WHAT YOU NEED TO DO
Reproduce every line of the listing below with no changes at all.

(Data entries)
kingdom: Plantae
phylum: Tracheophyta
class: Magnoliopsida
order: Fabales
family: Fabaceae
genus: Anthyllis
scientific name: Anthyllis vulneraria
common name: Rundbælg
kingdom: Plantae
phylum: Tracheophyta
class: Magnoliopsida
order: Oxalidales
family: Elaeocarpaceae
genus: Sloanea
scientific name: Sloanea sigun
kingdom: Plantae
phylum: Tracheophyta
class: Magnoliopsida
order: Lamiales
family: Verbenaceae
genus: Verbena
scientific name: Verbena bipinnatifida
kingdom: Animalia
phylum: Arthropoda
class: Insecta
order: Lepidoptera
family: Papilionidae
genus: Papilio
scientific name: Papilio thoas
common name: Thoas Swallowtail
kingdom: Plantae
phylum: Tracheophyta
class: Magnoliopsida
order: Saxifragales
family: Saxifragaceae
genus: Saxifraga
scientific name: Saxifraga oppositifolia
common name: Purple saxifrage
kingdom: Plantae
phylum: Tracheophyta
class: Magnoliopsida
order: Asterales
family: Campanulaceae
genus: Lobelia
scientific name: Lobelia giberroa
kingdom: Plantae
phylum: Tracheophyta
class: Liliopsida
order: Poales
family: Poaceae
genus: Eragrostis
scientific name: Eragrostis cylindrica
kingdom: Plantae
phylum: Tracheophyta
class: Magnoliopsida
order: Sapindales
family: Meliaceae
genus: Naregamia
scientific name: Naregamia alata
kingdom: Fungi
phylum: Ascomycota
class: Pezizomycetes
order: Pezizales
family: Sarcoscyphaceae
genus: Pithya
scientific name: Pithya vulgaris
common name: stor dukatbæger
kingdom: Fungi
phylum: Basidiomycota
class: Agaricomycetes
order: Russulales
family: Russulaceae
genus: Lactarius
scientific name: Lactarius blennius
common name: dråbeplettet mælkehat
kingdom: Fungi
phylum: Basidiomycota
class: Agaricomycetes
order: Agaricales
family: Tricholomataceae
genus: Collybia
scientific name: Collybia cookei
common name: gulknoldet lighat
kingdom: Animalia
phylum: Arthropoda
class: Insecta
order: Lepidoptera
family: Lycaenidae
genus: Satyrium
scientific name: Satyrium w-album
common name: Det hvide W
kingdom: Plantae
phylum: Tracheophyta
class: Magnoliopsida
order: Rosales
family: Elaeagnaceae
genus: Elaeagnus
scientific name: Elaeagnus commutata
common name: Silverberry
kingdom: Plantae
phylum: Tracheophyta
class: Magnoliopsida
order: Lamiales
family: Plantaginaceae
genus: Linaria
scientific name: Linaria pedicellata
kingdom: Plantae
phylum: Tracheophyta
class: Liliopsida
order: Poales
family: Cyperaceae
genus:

SOLUTION TO THIS PROBLEM
kingdom: Plantae
phylum: Tracheophyta
class: Magnoliopsida
order: Fabales
family: Fabaceae
genus: Anthyllis
scientific name: Anthyllis vulneraria
common name: Rundbælg
kingdom: Plantae
phylum: Tracheophyta
class: Magnoliopsida
order: Oxalidales
family: Elaeocarpaceae
genus: Sloanea
scientific name: Sloanea sigun
kingdom: Plantae
phylum: Tracheophyta
class: Magnoliopsida
order: Lamiales
family: Verbenaceae
genus: Verbena
scientific name: Verbena bipinnatifida
kingdom: Animalia
phylum: Arthropoda
class: Insecta
order: Lepidoptera
family: Papilionidae
genus: Papilio
scientific name: Papilio thoas
common name: Thoas Swallowtail
kingdom: Plantae
phylum: Tracheophyta
class: Magnoliopsida
order: Saxifragales
family: Saxifragaceae
genus: Saxifraga
scientific name: Saxifraga oppositifolia
common name: Purple saxifrage
kingdom: Plantae
phylum: Tracheophyta
class: Magnoliopsida
order: Asterales
family: Campanulaceae
genus: Lobelia
scientific name: Lobelia giberroa
kingdom: Plantae
phylum: Tracheophyta
class: Liliopsida
order: Poales
family: Poaceae
genus: Eragrostis
scientific name: Eragrostis cylindrica
kingdom: Plantae
phylum: Tracheophyta
class: Magnoliopsida
order: Sapindales
family: Meliaceae
genus: Naregamia
scientific name: Naregamia alata
kingdom: Fungi
phylum: Ascomycota
class: Pezizomycetes
order: Pezizales
family: Sarcoscyphaceae
genus: Pithya
scientific name: Pithya vulgaris
common name: stor dukatbæger
kingdom: Fungi
phylum: Basidiomycota
class: Agaricomycetes
order: Russulales
family: Russulaceae
genus: Lactarius
scientific name: Lactarius blennius
common name: dråbeplettet mælkehat
kingdom: Fungi
phylum: Basidiomycota
class: Agaricomycetes
order: Agaricales
family: Tricholomataceae
genus: Collybia
scientific name: Collybia cookei
common name: gulknoldet lighat
kingdom: Animalia
phylum: Arthropoda
class: Insecta
order: Lepidoptera
family: Lycaenidae
genus: Satyrium
scientific name: Satyrium w-album
common name: Det hvide W
kingdom: Plantae
phylum: Tracheophyta
class: Magnoliopsida
order: Rosales
family: Elaeagnaceae
genus: Elaeagnus
scientific name: Elaeagnus commutata
common name: Silverberry
kingdom: Plantae
phylum: Tracheophyta
class: Magnoliopsida
order: Lamiales
family: Plantaginaceae
genus: Linaria
scientific name: Linaria pedicellata
kingdom: Plantae
phylum: Tracheophyta
class: Liliopsida
order: Poales
family: Cyperaceae
genus:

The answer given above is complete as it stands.